Eppure vorremmo che vi soffermaste sull’importanza dei clienti acquisiti e dei vostri sbocchi principali, normalmente italiani. Prendiamo alcuni dei dati statistici molto generali, che abbiamo trovato applicati per il mercato del charter internazionale, ma che sembrano prestarsi bene a qualsiasi settore o all’intero settore nautico, con le dovute cautele e parametri:
-ogni mese nel quale non contattate o comunicate con il vostro cliente, perdete il 10% della vostra influenza, soprattutto in un business replicabile e ripetitivo;
-in media ogni azienda perde il 50% dei suoi clienti ogni 5 anni. Il costo per rimpiazzarli può essere 6-7 volte superiore al mantenerli;
-un aumento del 5% nella fidelizzazione del cliente renderà un profitto netto a partire dal 20% in più. E’ molto più saggio investire nel mantenere che nell’acquisire un cliente;
-comunicare coi propri clienti (senza voler necessariamente vender loro qualcosa), aumenterà il vostro business del 15%.
Ora, si può essere o meno d’accordo con questa statistica e vorremmo conoscere la vostra esperienza o parere in merito per una corretta applicazione nella fornitura. Quanti clienti abituali avete? Ne avete diversi e alla pari o pochi e fondamentali, se non addirittura uno solo? Previsioni e incertezze a parte, allo stato attuale e storicamente quanta parte del vostro lavoro è in Italia o -in ogni caso- con clienti italiani?
Oggi abbiamo anche qualche esempio di investimento e di impresa positivo ad invertire almeno in parte una tendenza negativa: aprono alcuni cantieri nuovi, col giusto understatement e molti milioni si investono nel completamento di porti o in progetti ambiziosi.
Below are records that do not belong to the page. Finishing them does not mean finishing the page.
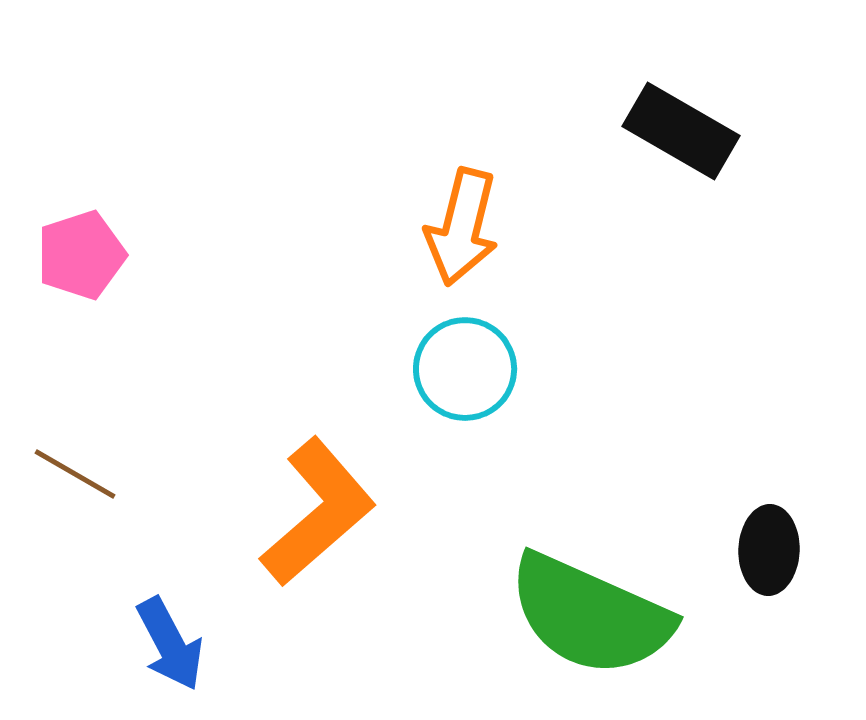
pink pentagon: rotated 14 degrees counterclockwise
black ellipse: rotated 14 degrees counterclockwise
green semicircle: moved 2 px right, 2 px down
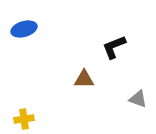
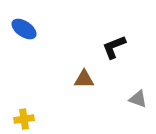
blue ellipse: rotated 50 degrees clockwise
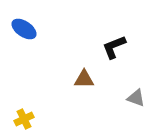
gray triangle: moved 2 px left, 1 px up
yellow cross: rotated 18 degrees counterclockwise
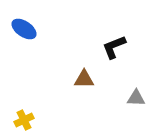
gray triangle: rotated 18 degrees counterclockwise
yellow cross: moved 1 px down
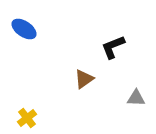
black L-shape: moved 1 px left
brown triangle: rotated 35 degrees counterclockwise
yellow cross: moved 3 px right, 2 px up; rotated 12 degrees counterclockwise
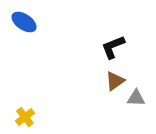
blue ellipse: moved 7 px up
brown triangle: moved 31 px right, 2 px down
yellow cross: moved 2 px left, 1 px up
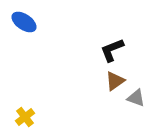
black L-shape: moved 1 px left, 3 px down
gray triangle: rotated 18 degrees clockwise
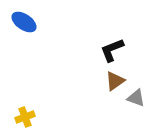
yellow cross: rotated 18 degrees clockwise
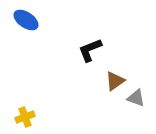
blue ellipse: moved 2 px right, 2 px up
black L-shape: moved 22 px left
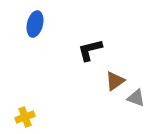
blue ellipse: moved 9 px right, 4 px down; rotated 70 degrees clockwise
black L-shape: rotated 8 degrees clockwise
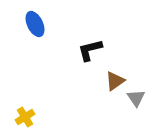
blue ellipse: rotated 40 degrees counterclockwise
gray triangle: rotated 36 degrees clockwise
yellow cross: rotated 12 degrees counterclockwise
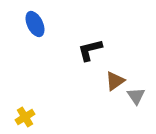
gray triangle: moved 2 px up
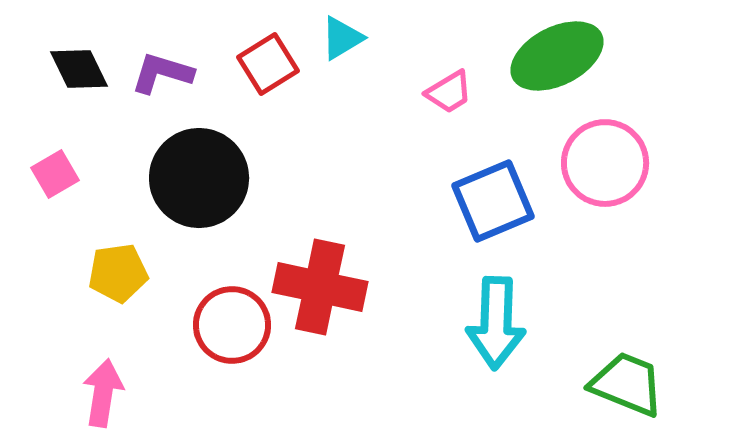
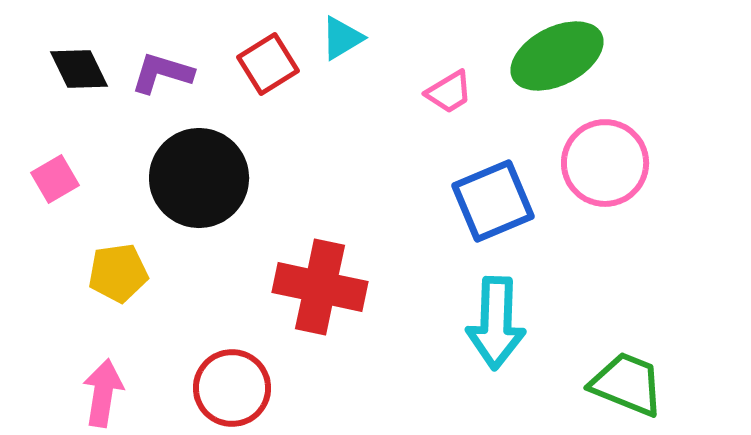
pink square: moved 5 px down
red circle: moved 63 px down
Ci riferiamo senza dare oggi ancora un giudizio per esempio al Cantiere delle Marche, al porto di Fiumicino (qui è Genova a non dormire) o all’affaire Bagnoli che si trascinava da 18 anni…
I clienti, gli amici, i sostenitori ci danno qualche segnale positivo, solo dispiace di come il nostro mercato nautico italiano dalla cronica mancanza di organizzazione/razionalizzazione e infrastrutture, debba soffrire per la mancanza di vera coesione. Di reale radicamento -non diciamo con un certo “territorio”- ma con la società intera, col costume italiano e quindi con la politica stessa, protagonista dell’immutabile incontro dicembrino con Ucina. Citiamo sovente la Francia come esempio da imitare soprattutto come forma mentale: la barca si usa davvero, piccola o media, viene considerata alla stregua di un’automobile, non è mantenuta per forza in modo maniacale perché simbolo di (finta) ascesa sociale, i porti sono tanti e insieme alla dovizia di servizi e infrastrutture, la gestione può non essere una roulette o un gravoso impegno economico, guardato con sospetto dal fisco. Quindi crisi o non crisi, là ci sarà sempre uno zoccolo duro di utenti a far girare il “circo nautico” mantenendo il mercato interno.